2009 Driskell Prize Recipient

Krista A. Thompson

Krista A. Thompson

The High Museum of Art has named scholar Krista A. Thompson, Assistant Professor of African Diaspora and African Art at Northwestern University and independent curator, as the 2009 recipient of the David C. Driskell Prize. Named after the renowned African American artist and art scholar, the Driskell Prize recognizes a scholar or artist in the beginning or middle of his or her career whose work makes an original and important contribution to the field of African American art or art history. Thompson, the fifth recipient of the Driskell Prize, will receive the award at the Driskell Prize Dinner in Atlanta on April 20, 2009. In celebration of the fifth anniversary, the High will host an exhibition of David C. Driskell’s works, “Evolution: Five Decades of Printmaking by David C. Driskell,” on view April 21 through August 2, 2009.

“Krista Thompson has recently emerged as a new force and innovative influence in the field of African Diaspora and African art,” said Michael E. Shapiro, Nancy and Holcombe T. Green, Jr. Director of the High. “Thompson’s work as a curator, writer and professor in both the United States and the Caribbean makes her an exemplary recipient of the 2009 Driskell Prize. Now in its fifth year, this award continues to reflect the High’s commitment to supporting scholarship and creativity in this field.”

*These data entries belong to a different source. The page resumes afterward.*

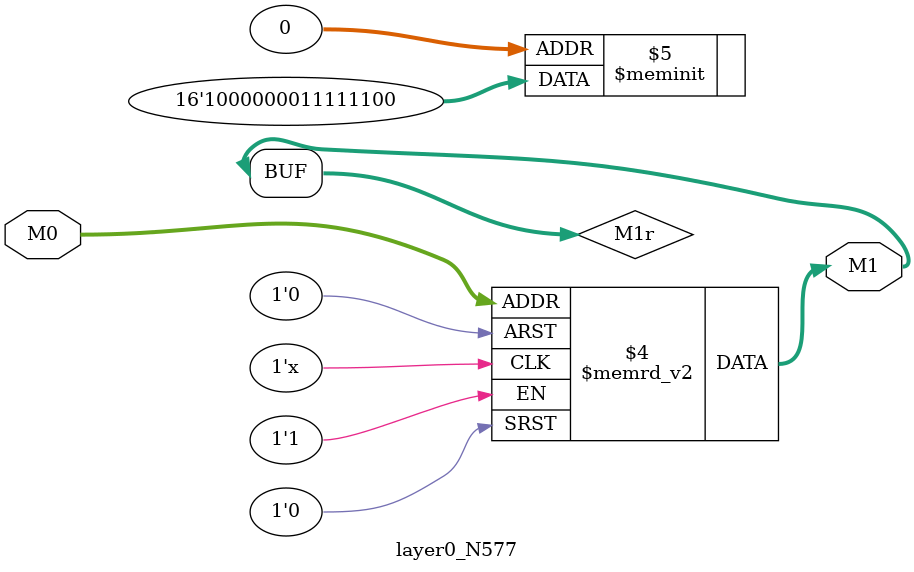
<source format=v>
module layer0_N577 ( input [2:0] M0, output [1:0] M1 );

	(*rom_style = "distributed" *) reg [1:0] M1r;
	assign M1 = M1r;
	always @ (M0) begin
		case (M0)
			3'b000: M1r = 2'b00;
			3'b100: M1r = 2'b00;
			3'b010: M1r = 2'b11;
			3'b110: M1r = 2'b00;
			3'b001: M1r = 2'b11;
			3'b101: M1r = 2'b00;
			3'b011: M1r = 2'b11;
			3'b111: M1r = 2'b10;

		endcase
	end
endmodule

</source>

Established by the High in 2005, the David C. Driskell Prize is the first national award to honor and celebrate contributions to the field of African American art and art history. Past recipients include artist Xaviera Simmons (2008), scholar/curator Franklin Sirmans (2007), artist Willie Cole (2006) and scholar Dr. Kellie Jones (2005). A cash award of $25,000 accompanies the prize.

In addition to teaching positions at Northwestern University and the University of Illinois, Thompson has mounted exhibitions as an independent curator at museums in the U.S. and in the Caribbean. Some of her most notable projects include “Developing Blackness: Studio Photographs of ‘Over the Hill’ Nassau in the Independence Era” (National Art Gallery of the Bahamas, 2008), “An Account of a Voyage to Jamaica with the Unnatural History of That Place: An Exhibition by Fred Wilson” (Institute of Jamaica, 2007), “Big House/Disclosure” (Northwestern University, 2006), “Visualizing the Unseen: The Counter-Picturesque in Contemporary Bahamian Art” (National Art Gallery of the Bahamas, 2006) and “Bahamian Visions: Photographs 1870–1920” (The National Art Gallery of the Bahamas, 2002–2003).

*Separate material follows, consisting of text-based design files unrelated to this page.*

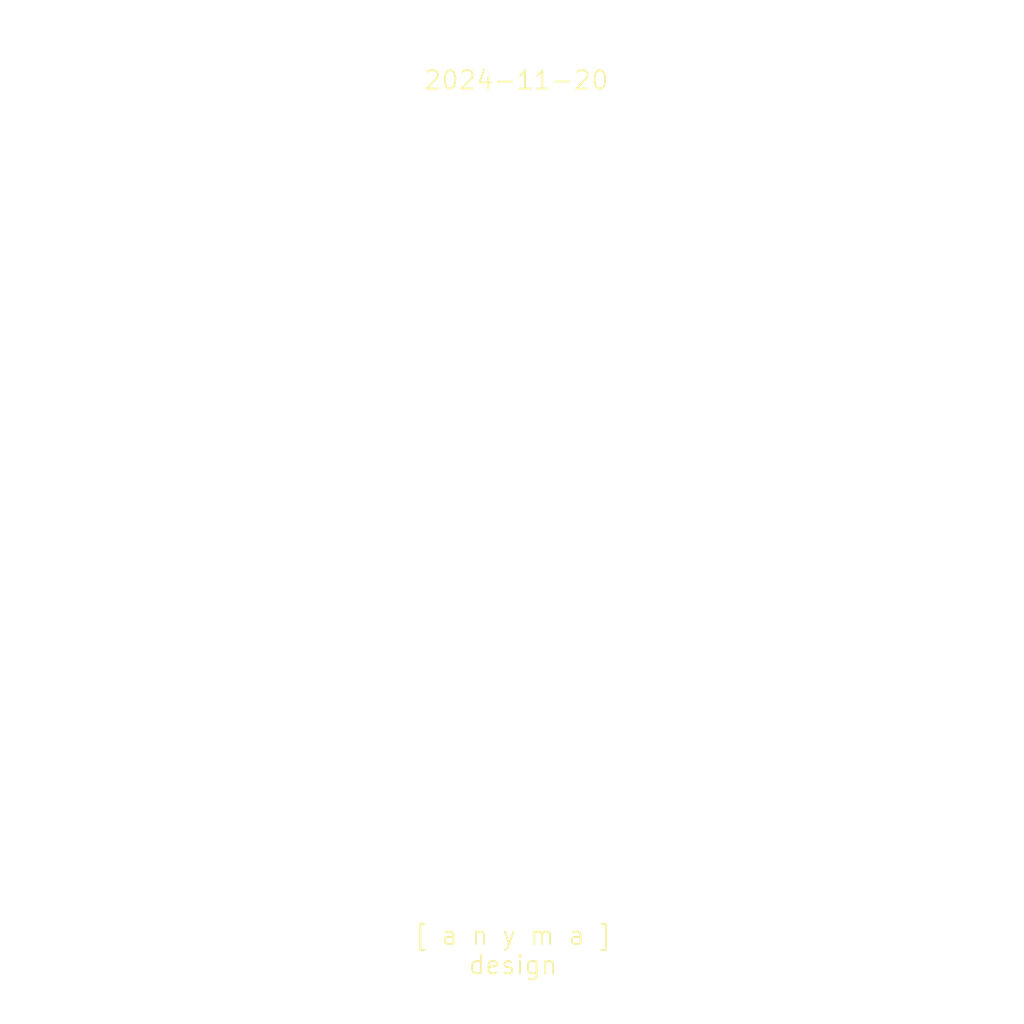
<source format=kicad_pcb>
(kicad_pcb
	(version 20240108)
	(generator "pcbnew")
	(generator_version "8.0")
	(general
		(thickness 1.6)
		(legacy_teardrops no)
	)
	(paper "A4")
	(layers
		(0 "F.Cu" signal)
		(31 "B.Cu" signal)
		(32 "B.Adhes" user "B.Adhesive")
		(33 "F.Adhes" user "F.Adhesive")
		(34 "B.Paste" user)
		(35 "F.Paste" user)
		(36 "B.SilkS" user "B.Silkscreen")
		(37 "F.SilkS" user "F.Silkscreen")
		(38 "B.Mask" user)
		(39 "F.Mask" user)
		(40 "Dwgs.User" user "User.Drawings")
		(41 "Cmts.User" user "User.Comments")
		(42 "Eco1.User" user "User.Eco1")
		(43 "Eco2.User" user "User.Eco2")
		(44 "Edge.Cuts" user)
		(45 "Margin" user)
		(46 "B.CrtYd" user "B.Courtyard")
		(47 "F.CrtYd" user "F.Courtyard")
		(48 "B.Fab" user)
		(49 "F.Fab" user)
		(50 "User.1" user)
		(51 "User.2" user)
		(52 "User.3" user)
		(53 "User.4" user)
		(54 "User.5" user)
		(55 "User.6" user)
		(56 "User.7" user)
		(57 "User.8" user)
		(58 "User.9" user)
	)
	(setup
		(pad_to_mask_clearance 0)
		(allow_soldermask_bridges_in_footprints no)
		(grid_origin 141.478 107.188)
		(pcbplotparams
			(layerselection 0x00010fc_ffffffff)
			(plot_on_all_layers_selection 0x0000000_00000000)
			(disableapertmacros no)
			(usegerberextensions no)
			(usegerberattributes yes)
			(usegerberadvancedattributes yes)
			(creategerberjobfile yes)
			(dashed_line_dash_ratio 12.000000)
			(dashed_line_gap_ratio 3.000000)
			(svgprecision 4)
			(plotframeref no)
			(viasonmask no)
			(mode 1)
			(useauxorigin no)
			(hpglpennumber 1)
			(hpglpenspeed 20)
			(hpglpendiameter 15.000000)
			(pdf_front_fp_property_popups yes)
			(pdf_back_fp_property_popups yes)
			(dxfpolygonmode yes)
			(dxfimperialunits yes)
			(dxfusepcbnewfont yes)
			(psnegative no)
			(psa4output no)
			(plotreference yes)
			(plotvalue yes)
			(plotfptext yes)
			(plotinvisibletext no)
			(sketchpadsonfab no)
			(subtractmaskfromsilk no)
			(outputformat 1)
			(mirror no)
			(drillshape 0)
			(scaleselection 1)
			(outputdirectory "")
		)
	)
	(net 0 "")
	(footprint "MountingHole:MountingHole_4.3mm_M4_DIN965" (layer "F.Cu") (at 125.476002 123.186))
	(footprint "MountingHole:MountingHole_4.3mm_M4_DIN965" (layer "F.Cu") (at 157.476 91.186))
	(footprint "MountingHole:MountingHole_4.3mm_M4_DIN965" (layer "F.Cu") (at 157.476002 123.186))
	(footprint "MountingHole:MountingHole_4.3mm_M4_DIN965" (layer "F.Cu") (at 125.476 91.186))
	(gr_arc
		(start 153.313212 80.010824)
		(mid 153.505315 79.828497)
		(end 153.770063 79.835402)
		(stroke
			(width 0.0001)
			(type default)
		)
		(layer "Edge.Cuts")
		(uuid "0539be62-25a6-49ee-9059-79fa47b95cc0")
	)
	(gr_arc
		(start 114.114392 94.895995)
		(mid 120.172606 86.071603)
		(end 128.943193 79.93575)
		(stroke
			(width 0.0001)
			(type default)
		)
		(layer "Edge.Cuts")
		(uuid "09127962-5469-4dcc-8a74-10cf8e46a3cf")
	)
	(gr_circle
		(center 141.479205 107.190995)
		(end 161.479205 107.190995)
		(stroke
			(width 0.0001)
			(type default)
		)
		(fill none)
		(layer "Edge.Cuts")
		(uuid "0e57dd98-2e6e-4f28-aa72-bd7121e4a76c")
	)
	(gr_arc
		(start 115.610578 117.906131)
		(mid 115.612268 118.282739)
		(end 115.349484 118.552521)
		(stroke
			(width 0.0001)
			(type default)
		)
		(layer "Edge.Cuts")
		(uuid "11d2c31a-954c-4089-9676-45a19d1bc72c")
	)
	(gr_arc
		(start 129.131052 79.855323)
		(mid 129.476398 79.892119)
		(end 129.717858 80.141749)
		(stroke
			(width 0.0001)
			(type default)
		)
		(layer "Edge.Cuts")
		(uuid "251311d5-b900-42ec-b972-50ac69818510")
	)
	(gr_arc
		(start 130.169125 133.194405)
		(mid 130.363527 133.005211)
		(end 130.634777 133.002057)
		(stroke
			(width 0.0001)
			(type default)
		)
		(layer "Edge.Cuts")
		(uuid "2ea72b0c-bf43-4ccd-93ea-0a0900a1fd3a")
	)
	(gr_arc
		(start 152.323547 81.38017)
		(mid 152.257936 81.353522)
		(end 152.194341 81.322368)
		(stroke
			(width 0.0001)
			(type default)
		)
		(layer "Edge.Cuts")
		(uuid "31fa31b2-e5b0-46dc-9d65-d4478f0952ba")
	)
	(gr_arc
		(start 167.347832 96.475859)
		(mid 169.479205 107.190995)
		(end 167.347832 117.906131)
		(stroke
			(width 0.0001)
			(type default)
		)
		(layer "Edge.Cuts")
		(uuid "333805cc-3c00-49fd-b0b6-9db8ebe1c196")
	)
	(gr_line
		(start 130.169125 133.194405)
		(end 129.645173 134.371224)
		(stroke
			(width 0.0001)
			(type default)
		)
		(layer "Edge.Cuts")
		(uuid "3680394f-3eae-4ada-93c3-c17db7668dc2")
	)
	(gr_arc
		(start 167.482607 118.50107)
		(mid 167.293415 118.306669)
		(end 167.290267 118.035423)
		(stroke
			(width 0.0001)
			(type default)
		)
		(layer "Edge.Cuts")
		(uuid "414bcede-e0ee-41da-b54e-4f0324adff51")
	)
	(gr_arc
		(start 129.645173 134.371224)
		(mid 129.453081 134.553508)
		(end 129.188348 134.546588)
		(stroke
			(width 0.0001)
			(type default)
		)
		(layer "Edge.Cuts")
		(uuid "4620f8af-f733-4a1c-9fa6-159459435ffd")
	)
	(gr_arc
		(start 130.764069 81.322368)
		(mid 130.387412 81.324038)
		(end 130.117645 81.061196)
		(stroke
			(width 0.0001)
			(type default)
		)
		(layer "Edge.Cuts")
		(uuid "47d8fd3d-6a2e-401b-b4f2-145c0171a176")
	)
	(gr_arc
		(start 168.659426 119.025024)
		(mid 168.84171 119.217116)
		(end 168.834798 119.481852)
		(stroke
			(width 0.0001)
			(type default)
		)
		(layer "Edge.Cuts")
		(uuid "4909d786-a304-4687-b5d4-10d76e44742d")
	)
	(gr_line
		(start 167.290267 118.035423)
		(end 167.29003 118.035336)
		(stroke
			(width 0.0001)
			(type default)
		)
		(layer "Edge.Cuts")
		(uuid "49e5bd68-9d70-4e1f-86c0-6e3c4c5b030f")
	)
	(gr_arc
		(start 128.943193 79.93575)
		(mid 129.035647 79.893415)
		(end 129.128244 79.851394)
		(stroke
			(width 0.0001)
			(type default)
		)
		(layer "Edge.Cuts")
		(uuid "4ba43219-8288-4fe4-8da1-95cf1137c1f6")
	)
	(gr_arc
		(start 114.22396 119.727007)
		(mid 114.181625 119.634553)
		(end 114.139604 119.541956)
		(stroke
			(width 0.0001)
			(type default)
		)
		(layer "Edge.Cuts")
		(uuid "4eef8bc2-2e99-479a-8e87-96ca64efbf23")
	)
	(gr_arc
		(start 153.827359 134.526667)
		(mid 153.479621 134.488695)
		(end 153.238419 134.235336)
		(stroke
			(width 0.0001)
			(type default)
		)
		(layer "Edge.Cuts")
		(uuid "522cf008-2b2e-4a0e-8d7b-6b2567243745")
	)
	(gr_arc
		(start 167.347832 96.475859)
		(mid 167.346168 96.099208)
		(end 167.609004 95.829435)
		(stroke
			(width 0.0001)
			(type default)
		)
		(layer "Edge.Cuts")
		(uuid "57b297b4-2bda-432b-a877-315948349625")
	)
	(gr_line
		(start 115.668143 96.346567)
		(end 115.66838 96.346653)
		(stroke
			(width 0.0001)
			(type default)
		)
		(layer "Edge.Cuts")
		(uuid "5ab2801d-1809-4273-862e-2463e7834003")
	)
	(gr_line
		(start 114.114392 94.895995)
		(end 114.123612 94.900137)
		(stroke
			(width 0.0001)
			(type default)
		)
		(layer "Edge.Cuts")
		(uuid "653ce173-7b43-4dfe-94bb-45f586892f6f")
	)
	(gr_line
		(start 168.814877 94.842841)
		(end 168.818806 94.840034)
		(stroke
			(width 0.0001)
			(type default)
		)
		(layer "Edge.Cuts")
		(uuid "6abf9ebe-d41e-4500-bade-51b4f51d609a")
	)
	(gr_line
		(start 153.774205 79.826182)
		(end 153.770063 79.835402)
		(stroke
			(width 0.0001)
			(type default)
		)
		(layer "Edge.Cuts")
		(uuid "7327fa56-a9a5-43ac-bd8d-e2c79390779b")
	)
	(gr_arc
		(start 115.66838 96.346653)
		(mid 115.641732 96.412264)
		(end 115.610578 96.475859)
		(stroke
			(width 0.0001)
			(type default)
		)
		(layer "Edge.Cuts")
		(uuid "73385913-72d1-4c8c-a6e8-8d4e5e29036c")
	)
	(gr_arc
		(start 154.015217 134.44624)
		(mid 153.922763 134.488575)
		(end 153.830166 134.530596)
		(stroke
			(width 0.0001)
			(type default)
		)
		(layer "Edge.Cuts")
		(uuid "7d3c259a-beea-49a9-afc8-9fc119914f1c")
	)
	(gr_arc
		(start 152.194341 133.059622)
		(mid 141.479205 135.190995)
		(end 130.764069 133.059622)
		(stroke
			(width 0.0001)
			(type default)
		)
		(layer "Edge.Cuts")
		(uuid "80374dcc-f798-4f59-96bb-34dd99bba212")
	)
	(gr_line
		(start 130.117645 81.061196)
		(end 129.717858 80.141749)
		(stroke
			(width 0.0001)
			(type default)
		)
		(layer "Edge.Cuts")
		(uuid "8973041a-2a4e-44c6-9027-57cd6b4a6353")
	)
	(gr_line
		(start 115.475799 95.880917)
		(end 114.298979 95.356964)
		(stroke
			(width 0.0001)
			(type default)
		)
		(layer "Edge.Cuts")
		(uuid "8a1bc4af-e91f-4204-86db-f2bf4477a940")
	)
	(gr_arc
		(start 152.789279 81.187597)
		(mid 152.594877 81.376792)
		(end 152.323633 81.379933)
		(stroke
			(width 0.0001)
			(type default)
		)
		(layer "Edge.Cuts")
		(uuid "8a607027-59da-4adf-9c31-94b402acc18f")
	)
	(gr_arc
		(start 130.764069 81.322368)
		(mid 141.479205 79.190995)
		(end 152.194341 81.322368)
		(stroke
			(width 0.0001)
			(type default)
		)
		(layer "Edge.Cuts")
		(uuid "8f1398aa-9dae-4aa8-9e33-448d8ce87ece")
	)
	(gr_arc
		(start 115.610578 117.906131)
		(mid 113.479205 107.190995)
		(end 115.610578 96.475859)
		(stroke
			(width 0.0001)
			(type default)
		)
		(layer "Edge.Cuts")
		(uuid "91af1044-196f-4d33-9774-b7764a8dccae")
	)
	(gr_line
		(start 130.634777 133.002057)
		(end 130.634864 133.00182)
		(stroke
			(width 0.0001)
			(type default)
		)
		(layer "Edge.Cuts")
		(uuid "966d5249-a4f3-4c14-ad87-722b03e374b2")
	)
	(gr_line
		(start 152.323633 81.379933)
		(end 152.323547 81.38017)
		(stroke
			(width 0.0001)
			(type default)
		)
		(layer "Edge.Cuts")
		(uuid "9b15f916-c28a-41c5-968a-77be20313959")
	)
	(gr_line
		(start 167.609004 95.829435)
		(end 168.523547 95.431781)
		(stroke
			(width 0.0001)
			(type default)
		)
		(layer "Edge.Cuts")
		(uuid "9d3ecb76-fc07-45ee-91a1-4ad26eb7c1ed")
	)
	(gr_arc
		(start 130.634864 133.00182)
		(mid 130.700475 133.028466)
		(end 130.764069 133.059622)
		(stroke
			(width 0.0001)
			(type default)
		)
		(layer "Edge.Cuts")
		(uuid "a06578b2-d06a-46f8-9e9d-1f0dcddbe2c0")
	)
	(gr_line
		(start 167.482607 118.50107)
		(end 168.659426 119.025024)
		(stroke
			(width 0.0001)
			(type default)
		)
		(layer "Edge.Cuts")
		(uuid "a5d6d73e-0873-428e-a336-a1dab80cc3c4")
	)
	(gr_arc
		(start 129.184205 134.555808)
		(mid 120.35981 128.497595)
		(end 114.22396 119.727007)
		(stroke
			(width 0.0001)
			(type default)
		)
		(layer "Edge.Cuts")
		(uuid "aae7e5f4-c5e7-4da7-8a4f-cdaa9fc9f186")
	)
	(gr_line
		(start 152.840765 133.320794)
		(end 153.238419 134.235336)
		(stroke
			(width 0.0001)
			(type default)
		)
		(layer "Edge.Cuts")
		(uuid "b0777cdf-68b3-416d-ad47-a525fb6726fa")
	)
	(gr_arc
		(start 153.774205 79.826182)
		(mid 162.598599 85.884395)
		(end 168.73445 94.654983)
		(stroke
			(width 0.0001)
			(type default)
		)
		(layer "Edge.Cuts")
		(uuid "b92a7db9-239b-4599-b9a8-622ad34ce548")
	)
	(gr_arc
		(start 167.29003 118.035336)
		(mid 167.316676 117.969725)
		(end 167.347832 117.906131)
		(stroke
			(width 0.0001)
			(type default)
		)
		(layer "Edge.Cuts")
		(uuid "c55f5935-7d0f-412b-9b11-e9c93e3c06f1")
	)
	(gr_line
		(start 153.827359 134.526667)
		(end 153.830166 134.530596)
		(stroke
			(width 0.0001)
			(type default)
		)
		(layer "Edge.Cuts")
		(uuid "ca86b862-5285-49aa-b5f9-07701492b13b")
	)
	(gr_line
		(start 114.143533 119.539148)
		(end 114.139604 119.541956)
		(stroke
			(width 0.0001)
			(type default)
		)
		(layer "Edge.Cuts")
		(uuid "cdcee61f-f9d0-434d-8453-7e5b6f9ef6db")
	)
	(gr_line
		(start 168.844018 119.485995)
		(end 168.834798 119.481852)
		(stroke
			(width 0.0001)
			(type default)
		)
		(layer "Edge.Cuts")
		(uuid "d6cdef68-8531-4166-9834-dfbb8b8eab26")
	)
	(gr_arc
		(start 168.814877 94.842841)
		(mid 168.776905 95.19058)
		(end 168.523547 95.431781)
		(stroke
			(width 0.0001)
			(type default)
		)
		(layer "Edge.Cuts")
		(uuid "df5dd2c7-3ca8-4b1b-8785-04f664a0746c")
	)
	(gr_arc
		(start 152.194341 133.059622)
		(mid 152.570993 133.057959)
		(end 152.840765 133.320794)
		(stroke
			(width 0.0001)
			(type default)
		)
		(layer "Edge.Cuts")
		(uuid "e0953264-46b4-4b6a-af42-651b54528cd8")
	)
	(gr_line
		(start 115.349484 118.552521)
		(end 114.434852 118.950214)
		(stroke
			(width 0.0001)
			(type default)
		)
		(layer "Edge.Cuts")
		(uuid "eaeede8e-acf0-4258-8281-b2d15fa693ba")
	)
	(gr_arc
		(start 114.143533 119.539148)
		(mid 114.181492 119.191406)
		(end 114.434852 118.950214)
		(stroke
			(width 0.0001)
			(type default)
		)
		(layer "Edge.Cuts")
		(uuid "ee03b813-0e49-4783-8c37-0ef91a319645")
	)
	(gr_arc
		(start 115.475799 95.880917)
		(mid 115.664995 96.07532)
		(end 115.668143 96.346567)
		(stroke
			(width 0.0001)
			(type default)
		)
		(layer "Edge.Cuts")
		(uuid "f3229af2-e4bb-4d4c-a7fa-31f415a4a81a")
	)
	(gr_arc
		(start 168.844018 119.485995)
		(mid 162.785806 128.310391)
		(end 154.015217 134.44624)
		(stroke
			(width 0.0001)
			(type default)
		)
		(layer "Edge.Cuts")
		(uuid "f409080c-c1c2-42f3-aac5-054a36193996")
	)
	(gr_line
		(start 152.789279 81.187597)
		(end 153.313212 80.010824)
		(stroke
			(width 0.0001)
			(type default)
		)
		(layer "Edge.Cuts")
		(uuid "f870f682-22af-449f-aa0b-76eb42b404cc")
	)
	(gr_line
		(start 129.131052 79.855323)
		(end 129.128244 79.851394)
		(stroke
			(width 0.0001)
			(type default)
		)
		(layer "Edge.Cuts")
		(uuid "f8ea8447-dda0-4772-b9be-51d28d7d4ad2")
	)
	(gr_arc
		(start 114.298979 95.356964)
		(mid 114.116699 95.164873)
		(end 114.123612 94.900137)
		(stroke
			(width 0.0001)
			(type default)
		)
		(layer "Edge.Cuts")
		(uuid "f91a4b25-598b-4a73-8ed3-2053a260d329")
	)
	(gr_line
		(start 129.184205 134.555808)
		(end 129.188348 134.546588)
		(stroke
			(width 0.0001)
			(type default)
		)
		(layer "Edge.Cuts")
		(uuid "fdae5154-acee-4141-bd6f-9fcc0369c316")
	)
	(gr_arc
		(start 168.73445 94.654983)
		(mid 168.776785 94.747437)
		(end 168.818806 94.840034)
		(stroke
			(width 0.0001)
			(type default)
		)
		(layer "Edge.Cuts")
		(uuid "fe4d85ec-df70-4e5c-8447-da9a1312ff10")
	)
	(gr_text "[ a n y m a ]\ndesign\n"
		(at 141.528 132.528 0)
		(layer "F.SilkS")
		(uuid "2b2e1da8-1a19-4228-83b2-7a0c66260b5f")
		(effects
			(font
				(size 1 1)
				(thickness 0.1)
			)
			(justify bottom)
		)
	)
	(gr_text "2024-11-20"
		(at 136.588 84.158 0)
		(layer "F.SilkS")
		(uuid "ff5a1ed3-f0e7-48c9-8fee-f8d4eb25ddf5")
		(effects
			(font
				(size 1 1)
				(thickness 0.1)
			)
			(justify left bottom)
		)
	)
	(group ""
		(uuid "7184928c-35b2-401a-9d07-c7bc56580cdf")
		(members "0539be62-25a6-49ee-9059-79fa47b95cc0" "09127962-5469-4dcc-8a74-10cf8e46a3cf"
			"0e57dd98-2e6e-4f28-aa72-bd7121e4a76c" "11d2c31a-954c-4089-9676-45a19d1bc72c"
			"251311d5-b900-42ec-b972-50ac69818510" "2ea72b0c-bf43-4ccd-93ea-0a0900a1fd3a"
			"31fa31b2-e5b0-46dc-9d65-d4478f0952ba" "333805cc-3c00-49fd-b0b6-9db8ebe1c196"
			"3680394f-3eae-4ada-93c3-c17db7668dc2" "414bcede-e0ee-41da-b54e-4f0324adff51"
			"4620f8af-f733-4a1c-9fa6-159459435ffd" "47d8fd3d-6a2e-401b-b4f2-145c0171a176"
			"4909d786-a304-4687-b5d4-10d76e44742d" "49e5bd68-9d70-4e1f-86c0-6e3c4c5b030f"
			"4ba43219-8288-4fe4-8da1-95cf1137c1f6" "4eef8bc2-2e99-479a-8e87-96ca64efbf23"
			"522cf008-2b2e-4a0e-8d7b-6b2567243745" "57b297b4-2bda-432b-a877-315948349625"
			"5ab2801d-1809-4273-862e-2463e7834003" "653ce173-7b43-4dfe-94bb-45f586892f6f"
			"6abf9ebe-d41e-4500-bade-51b4f51d609a" "7327fa56-a9a5-43ac-bd8d-e2c79390779b"
			"73385913-72d1-4c8c-a6e8-8d4e5e29036c" "7d3c259a-beea-49a9-afc8-9fc119914f1c"
			"80374dcc-f798-4f59-96bb-34dd99bba212" "8973041a-2a4e-44c6-9027-57cd6b4a6353"
			"8a1bc4af-e91f-4204-86db-f2bf4477a940" "8a607027-59da-4adf-9c31-94b402acc18f"
			"8f1398aa-9dae-4aa8-9e33-448d8ce87ece" "91af1044-196f-4d33-9774-b7764a8dccae"
			"966d5249-a4f3-4c14-ad87-722b03e374b2" "9b15f916-c28a-41c5-968a-77be20313959"
			"9d3ecb76-fc07-45ee-91a1-4ad26eb7c1ed" "a06578b2-d06a-46f8-9e9d-1f0dcddbe2c0"
			"a5d6d73e-0873-428e-a336-a1dab80cc3c4" "aae7e5f4-c5e7-4da7-8a4f-cdaa9fc9f186"
			"b0777cdf-68b3-416d-ad47-a525fb6726fa" "b92a7db9-239b-4599-b9a8-622ad34ce548"
			"c55f5935-7d0f-412b-9b11-e9c93e3c06f1" "ca86b862-5285-49aa-b5f9-07701492b13b"
			"cdcee61f-f9d0-434d-8453-7e5b6f9ef6db" "d6cdef68-8531-4166-9834-dfbb8b8eab26"
			"df5dd2c7-3ca8-4b1b-8785-04f664a0746c" "e0953264-46b4-4b6a-af42-651b54528cd8"
			"eaeede8e-acf0-4258-8281-b2d15fa693ba" "ee03b813-0e49-4783-8c37-0ef91a319645"
			"f3229af2-e4bb-4d4c-a7fa-31f415a4a81a" "f409080c-c1c2-42f3-aac5-054a36193996"
			"f870f682-22af-449f-aa0b-76eb42b404cc" "f8ea8447-dda0-4772-b9be-51d28d7d4ad2"
			"f91a4b25-598b-4a73-8ed3-2053a260d329" "fdae5154-acee-4141-bd6f-9fcc0369c316"
			"fe4d85ec-df70-4e5c-8447-da9a1312ff10"
		)
	)
)

</source>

Thompson has also contributed to numerous scholarly articles, essays and exhibition catalogues throughout her career, including the exhibition catalogue “Kehinde Wiley: The World Stage: Africa, Lagos~Dakar,” the article “Performing Visibility: Freaknic and the Spatial Politics of Sexuality, Race and Class in Atlanta” (2007), and the book “An Eye for the Tropics: Tourism, Photography, and Framing the Caribbean Picturesque” (2006). Currently, Thompson is co-editing a new book titled “Vocabularies of Visual Memory in the Caribbean” and a journal issue on “Slavery and the Visual Imagination.” She is also working on a documentary and book, “The Visual Economy of Light in African Diasporic Practice,” which deals with the relationship among black vernacular forms of photography, performance, and contemporary art in the northern Caribbean and southern United States and for which she received a postdoctoral fellowship with the J. Paul Getty Foundation (2008). Thompson’s additional fellowships include the Institute for the Humanities, University of Illinois, Chicago (2004), and the David C. Driskell Center for the Study of the African Diaspora at the University of Maryland (2003–2004).

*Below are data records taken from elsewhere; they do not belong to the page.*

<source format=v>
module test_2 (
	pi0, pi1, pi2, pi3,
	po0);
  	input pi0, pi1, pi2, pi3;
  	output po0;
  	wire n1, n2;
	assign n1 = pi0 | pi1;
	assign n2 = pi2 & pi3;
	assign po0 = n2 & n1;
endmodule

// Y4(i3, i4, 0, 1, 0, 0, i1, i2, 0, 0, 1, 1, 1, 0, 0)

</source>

As a distinguished lecturer, Thompson has spoken nationally on topics of the African Diaspora at such institutions as the University of California, Berkeley, New York University, and the Yale Center for British Art. Some of her most notable contributions include “Making Them Slaves Again: History and the Shadow of Photography in Colonial Jamaica” (University of California, Berkeley, 2008), “Bling! Or the Sound of Black Circum-Atlantic Visibility” (New York University, 2007), and “Postcards to Slavery: Photography, History and (Re) Memory” (Yale Center for British Art and the Gilder Lehrman Center, 2007).